> [ARTICLE]
--*--

A relay, by itself, is a beautifully simple, neat, reliable, clever little device. It essentially uses magnetism and mechanical movement to bridge the gap between two electrical circuits, much in the way that your nerve synapses use chemical energy to connect electrical circuits together. However, when we start connecting relays together, that's when things get clever.

If we connect a relay to itself, so that when it is activated, its own contacts send electrical current to its own coil, it will remain activated forever, until we turn off the supply of electricity. That means that with a simple push button switch, we could have an electrical circuit stay active. For example, you could push a button, anywhere in your house, and turn on the heating or an outside light. This arrangement is known as a self-holding relay, or a relay that is holding itself on its own contacts. But how do we turn it off? We would have to have another switch that interrupts the relay's coil connection. We could use another relay for that. So we can connect up a NO and a NC relay in such a way that a press of a button turns the circuit on, and another press of the same button turns it off. Neat!

The very first computers were built entirely out of relays. They could do everything that your modern computer can do, they just did it a lot more slowly, with more noise and heat, and they took up a lot more space.

If we move forwards to 1947 and the invention of the transistor, we can replace the relay with a smaller, more reliable, more energy efficient alternative, but the result is the same. Transistors come in two flavours, NPN or PNP (P = Positive, N = Negative), and if we connect them in the same way as our NO and NC relays, we get a circuit that keeps itself in the 'on' position, where it continues to operate a light or a motor or some other useful device.

--*--

> [SUPPLIED DATA]
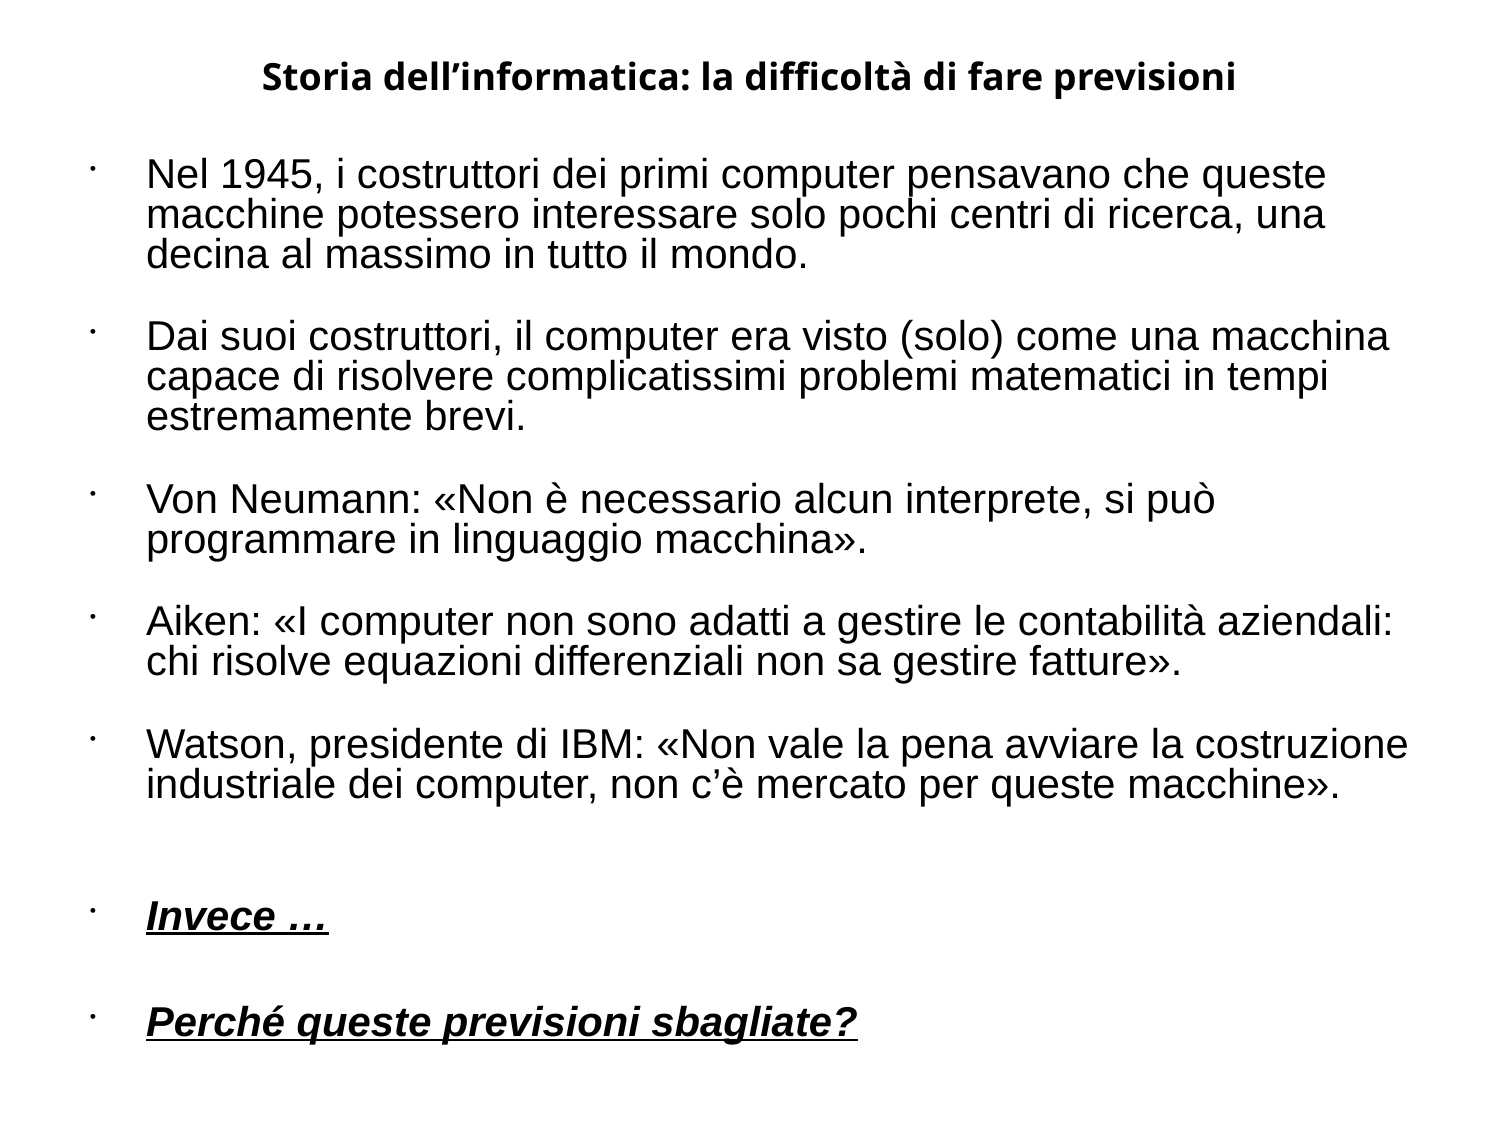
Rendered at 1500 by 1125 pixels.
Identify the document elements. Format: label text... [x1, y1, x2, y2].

list Nel 1945, i costruttori dei primi computer pensavano che queste macchine potessero interessare solo pochi centri di ricerca, una decina al massimo in tutto il mondo. Dai suoi costruttori, il computer era visto (solo) come una macchina capace di risolvere complicatissimi problemi matematici in tempi estremamente brevi. Von Neumann: «Non è necessario alcun interprete, si può programmare in linguaggio macchina». Aiken: «I computer non sono adatti a gestire le contabilità aziendali: chi risolve equazioni differenziali non sa gestire fatture». Watson, presidente di IBM: «Non vale la pena avviare la costruzione industriale dei computer, non c’è mercato per queste macchine». Invece … Perché queste previsioni sbagliate? [75, 148, 1425, 1005]
title Storia dell’informatica: la difficoltà di fare previsioni [75, 45, 1425, 126]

--*--

> [DIRECTION 1] Echo the stretch of the relay text from "The very first" through "lot more space.".
> [DIRECTION 2] According to the relay text, why does a relay connected to itself stay activated until the electricity supply is turned off?
The data has no connection to the relay text.

> [WORKED ANSWER 1]
The very first computers were built entirely out of relays. They could do everything that your modern computer can do, they just did it a lot more slowly, with more noise and heat, and they took up a lot more space.

> [WORKED ANSWER 2] Once the relay is activated, its own contacts send electrical current to its own coil. This keeps the coil energized, so the relay holds itself on until the supply of electricity is cut.